A couple who sweats together, stays together. Exercise is known to induce symptoms of physiological arousal, such as sweaty hands, a racing pulse, and a shortness of breath, which mirror the thrill of romantic attraction. A study in the Journal of Personality and Social Psychology found people can easily mistake the two and wrongly assign physical arousal for romantic attraction. Working out with your partner will most likely boost your attractiveness in their eyes, and strengthen your body, and emotional connection.

Write Love Notes

Writing down your feelings with a pen and paper can lead to a boost in happiness and satisfaction in relationships. A study in the Journal of Writing Research found participants were able to reach a level of emotion that they could not experience through simple conversation. A nice love note will not only let your partner know how you feel, but also encourage them to open up to you too.

Read The Same Book

A way to get creative and connect together is through reading the same book. Psychologists say reading can bring partners closer together, because it gets them talking about things that are actually interesting.

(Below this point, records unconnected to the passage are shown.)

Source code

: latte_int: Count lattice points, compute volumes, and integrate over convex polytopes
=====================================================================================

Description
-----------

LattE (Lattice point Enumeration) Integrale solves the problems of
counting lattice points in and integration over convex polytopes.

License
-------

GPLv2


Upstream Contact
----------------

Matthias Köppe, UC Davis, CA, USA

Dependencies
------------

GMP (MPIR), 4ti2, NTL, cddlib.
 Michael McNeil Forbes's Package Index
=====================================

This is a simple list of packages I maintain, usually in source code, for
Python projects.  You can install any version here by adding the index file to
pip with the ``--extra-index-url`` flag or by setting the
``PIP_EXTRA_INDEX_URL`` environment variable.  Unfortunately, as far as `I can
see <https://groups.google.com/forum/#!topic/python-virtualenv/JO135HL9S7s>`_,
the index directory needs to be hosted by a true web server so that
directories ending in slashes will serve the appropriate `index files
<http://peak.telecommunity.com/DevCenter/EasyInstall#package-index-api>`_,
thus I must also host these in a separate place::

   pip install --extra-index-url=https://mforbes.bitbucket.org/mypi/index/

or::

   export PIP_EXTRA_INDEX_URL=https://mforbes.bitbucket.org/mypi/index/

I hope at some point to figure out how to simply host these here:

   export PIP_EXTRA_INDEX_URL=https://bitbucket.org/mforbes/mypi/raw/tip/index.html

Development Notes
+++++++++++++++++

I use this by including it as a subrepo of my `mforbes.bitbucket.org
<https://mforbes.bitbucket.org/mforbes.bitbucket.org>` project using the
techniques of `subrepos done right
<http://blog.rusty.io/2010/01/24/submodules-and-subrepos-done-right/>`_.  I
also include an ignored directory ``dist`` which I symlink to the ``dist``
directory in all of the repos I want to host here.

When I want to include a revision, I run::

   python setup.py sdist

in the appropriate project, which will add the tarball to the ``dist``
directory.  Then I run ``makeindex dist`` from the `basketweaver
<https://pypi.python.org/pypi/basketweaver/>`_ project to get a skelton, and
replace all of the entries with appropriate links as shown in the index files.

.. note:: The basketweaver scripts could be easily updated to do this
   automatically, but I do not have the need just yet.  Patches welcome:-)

People can grow closer to one another by sharing their new thoughts, ideas, and fantasies with each other, which can be facilitated by reading a book.

Cook Together

Cooking in the kitchen together can leave you caught in the heat of the moment. A 2007 survey conducted by the Pew Research Center found sharing household duties can help couples stay together. Sharing household chores was in the top three highest-ranking issues associated with a successful marriage—third only to faithfulness and good sex. In the survey, 62 percent of adults said that sharing household chores is very important to marital success. Getting down and dirty to do the dishes could be a fun way to do chores and keep your relationship strong.